Feature: HPE Machine Learning Data Management’s helm chart now has a section for preflight checks, allowing you to easily validate whether the upgrade/migrations will be successful. This section can be found at pachd.preflightchecks. Simply set enabled: true and set the image.tag to the new version you want to upgrade to. If created the pod named pachyderm-preflight-check shows a status of Completed, you are ready to perform the upgrade. See the Upgrade steps for more information.
Enhancement: Console’s scalability has been improved to handle more concurrent users (50+) and power users who have many pipelines.
Enhancement: Console’s DAG visualization has been upgraded to include more information about the state of your pipelines.
Enhancement: The Jupyterlab Pipeline Specification Extension now supports GPUs.
Refactor: The functionality of the Branch Cron Trigger has been refactored to work more intuitively.

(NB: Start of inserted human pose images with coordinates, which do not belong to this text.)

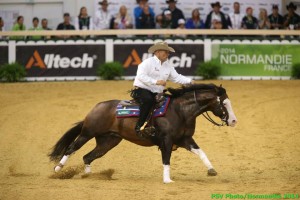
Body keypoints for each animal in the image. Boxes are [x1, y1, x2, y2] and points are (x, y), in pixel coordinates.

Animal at [48, 83, 237, 184]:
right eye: (224, 103)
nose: (234, 121)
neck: (180, 111)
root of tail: (96, 108)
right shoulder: (167, 140)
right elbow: (166, 160)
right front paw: (167, 180)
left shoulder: (185, 139)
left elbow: (201, 152)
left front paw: (211, 170)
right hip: (87, 133)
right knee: (72, 148)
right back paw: (58, 169)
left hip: (108, 141)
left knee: (88, 156)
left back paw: (89, 175)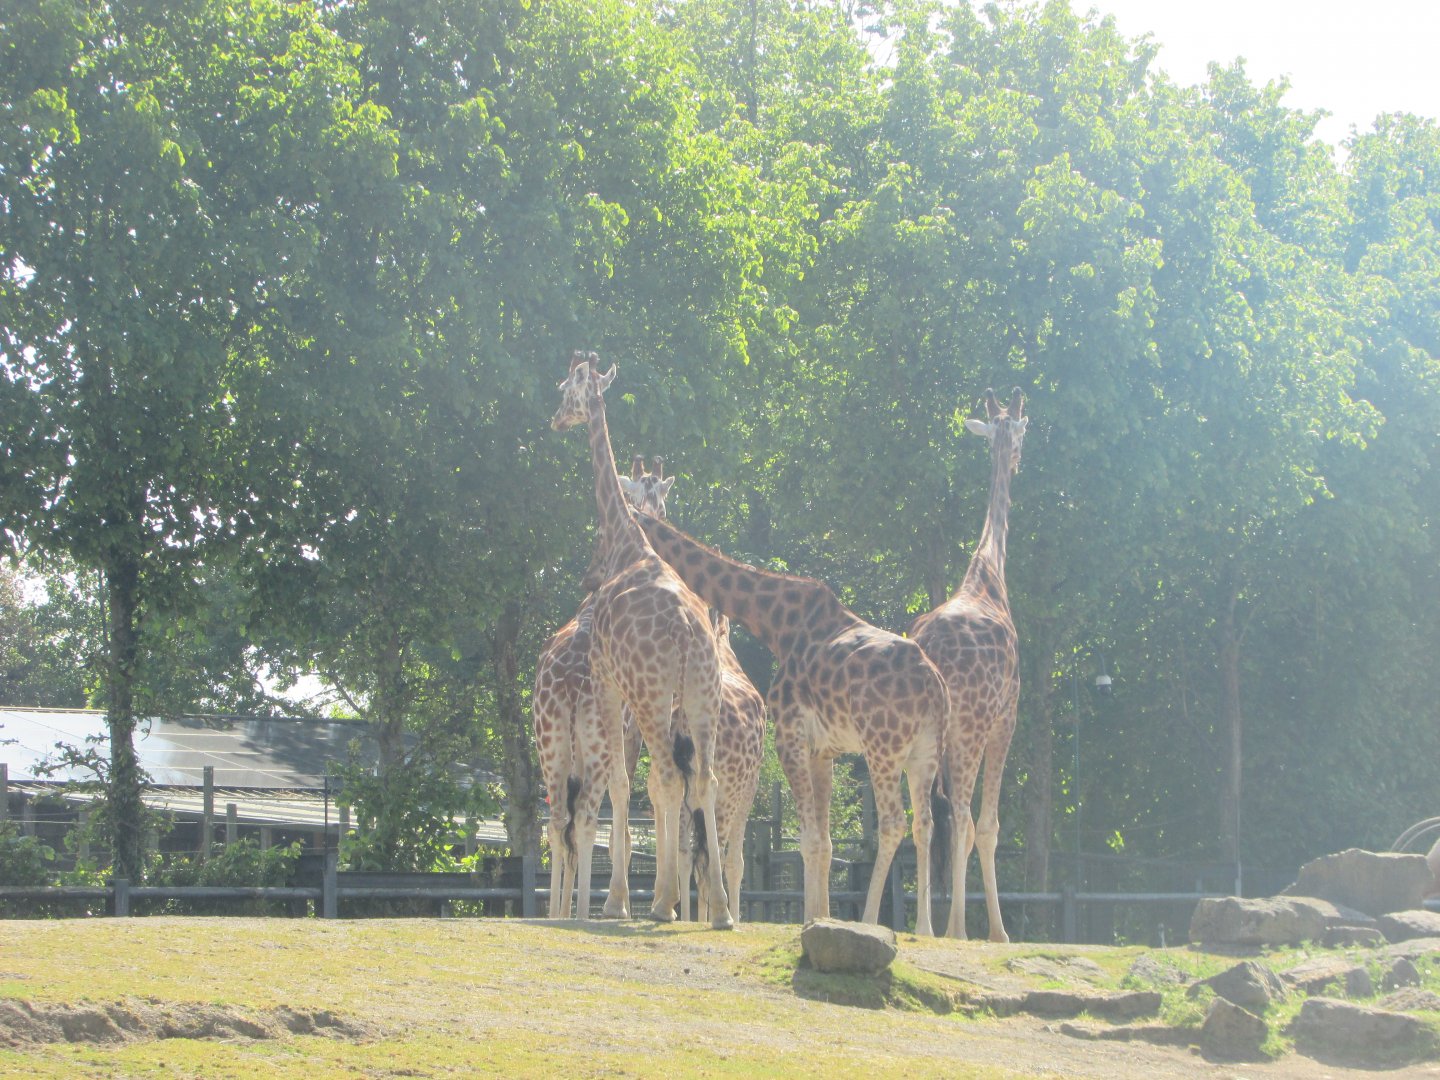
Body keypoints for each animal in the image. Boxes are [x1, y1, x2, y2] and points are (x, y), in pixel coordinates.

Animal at [532, 456, 674, 920]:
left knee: (559, 820)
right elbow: (631, 800)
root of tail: (570, 680)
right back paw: (583, 913)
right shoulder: (631, 732)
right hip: (594, 740)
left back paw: (557, 914)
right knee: (587, 817)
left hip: (551, 740)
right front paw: (626, 901)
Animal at [551, 351, 733, 929]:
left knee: (668, 782)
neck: (628, 543)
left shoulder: (608, 682)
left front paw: (615, 902)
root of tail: (688, 632)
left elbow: (619, 788)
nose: (556, 419)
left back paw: (655, 904)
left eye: (565, 388)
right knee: (705, 782)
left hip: (652, 698)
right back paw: (720, 911)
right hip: (700, 696)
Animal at [632, 510, 950, 935]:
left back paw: (869, 920)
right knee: (924, 825)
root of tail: (935, 687)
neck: (777, 624)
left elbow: (807, 840)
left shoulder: (790, 737)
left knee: (894, 823)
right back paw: (925, 930)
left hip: (882, 747)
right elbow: (824, 842)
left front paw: (815, 919)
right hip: (925, 753)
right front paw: (820, 916)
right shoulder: (823, 750)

Previously, cron triggers functioned more like rate limiters; now, they enable you to set up a scheduled reoccurring event on a repo branch that evaluates and fires the trigger. When a Cron Trigger fires, but no new data has been added, there are no new downstream commits or jobs. See our Cron glossary entry for more information on crons in HPE Machine Learning Data Management
Deprecation: The original Python SDK (python-pachyderm) will be deprecated in 9 months (May 2024). We recommend that you start trying out the new Pachyderm SDK (pachyderm-sdk) and begin planning your transition.

2.8.0

January 1, 0001

Feature: You can now create and manage pipelines in Console! To showcase this, we’ve added Console steps to all of our tutorials.
Feature: You can now set global defaults for your cluster that are passed down to all pipeline specs. These defaults provide a consistent experience for your data scientists and help manage your cluster. You can manage defaults via the PachCTL CLI or within Console.
Beta: You can now try out a beta version of our Unified Deployment experience with Determined.
Update: Branch triggers now require the trigger branch to exist before adding a --trigger setting to the target branch.
Enhancement: All pipeline specification references have been standardized to use camelCase format; use this format going forward when creating pipeline specifications.